» **Task requirements**: Below, find the line containing "Conditions d'utilisation" and the line containing "EIT Urban Mobility Accelerator Pro"; reproduce exactly those two and every line between them, omitting pictures.

» **Source information**:
=== Section Start ===

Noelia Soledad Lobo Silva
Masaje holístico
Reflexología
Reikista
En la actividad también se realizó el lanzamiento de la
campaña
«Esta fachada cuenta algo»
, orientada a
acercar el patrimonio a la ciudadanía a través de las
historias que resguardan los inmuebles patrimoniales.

=== Section End ===
=== Section Start ===

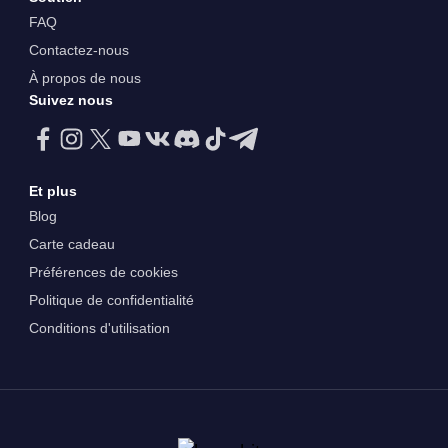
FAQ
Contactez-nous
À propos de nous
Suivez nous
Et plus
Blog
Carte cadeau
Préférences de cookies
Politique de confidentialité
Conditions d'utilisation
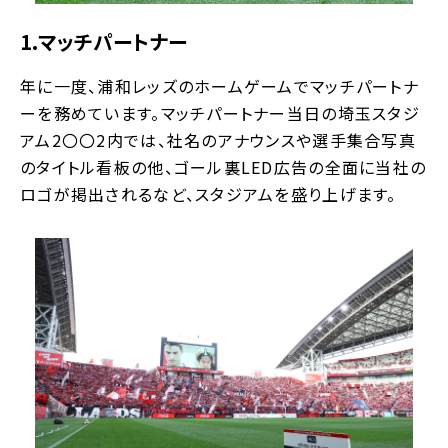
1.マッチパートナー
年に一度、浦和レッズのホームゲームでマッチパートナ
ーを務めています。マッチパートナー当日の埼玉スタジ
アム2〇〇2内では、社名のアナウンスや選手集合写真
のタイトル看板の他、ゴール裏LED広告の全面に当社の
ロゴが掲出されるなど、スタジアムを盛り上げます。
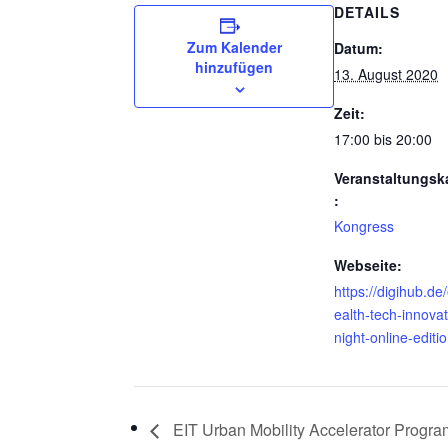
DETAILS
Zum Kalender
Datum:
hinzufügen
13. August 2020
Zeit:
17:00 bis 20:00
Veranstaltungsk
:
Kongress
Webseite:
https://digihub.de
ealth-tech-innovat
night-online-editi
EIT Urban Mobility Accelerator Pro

=== Section End ===
=== Section Start ===

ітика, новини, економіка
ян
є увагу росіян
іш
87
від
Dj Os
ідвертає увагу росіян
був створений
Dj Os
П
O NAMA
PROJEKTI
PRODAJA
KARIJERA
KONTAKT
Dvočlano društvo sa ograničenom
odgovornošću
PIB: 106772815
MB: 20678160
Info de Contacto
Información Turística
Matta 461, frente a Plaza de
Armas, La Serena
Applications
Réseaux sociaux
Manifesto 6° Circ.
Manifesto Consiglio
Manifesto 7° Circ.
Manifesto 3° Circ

=== Section End ===

» **Response area**:
Conditions d'utilisation
1.マッチパートナー
年に一度、浦和レッズのホームゲームでマッチパートナ
ーを務めています。マッチパートナー当日の埼玉スタジ
アム2〇〇2内では、社名のアナウンスや選手集合写真
のタイトル看板の他、ゴール裏LED広告の全面に当社の
ロゴが掲出されるなど、スタジアムを盛り上げます。
DETAILS
Zum Kalender
Datum:
hinzufügen
13. August 2020
Zeit:
17:00 bis 20:00
Veranstaltungsk
:
Kongress
Webseite:
https://digihub.de
ealth-tech-innovat
night-online-editi
EIT Urban Mobility Accelerator Pro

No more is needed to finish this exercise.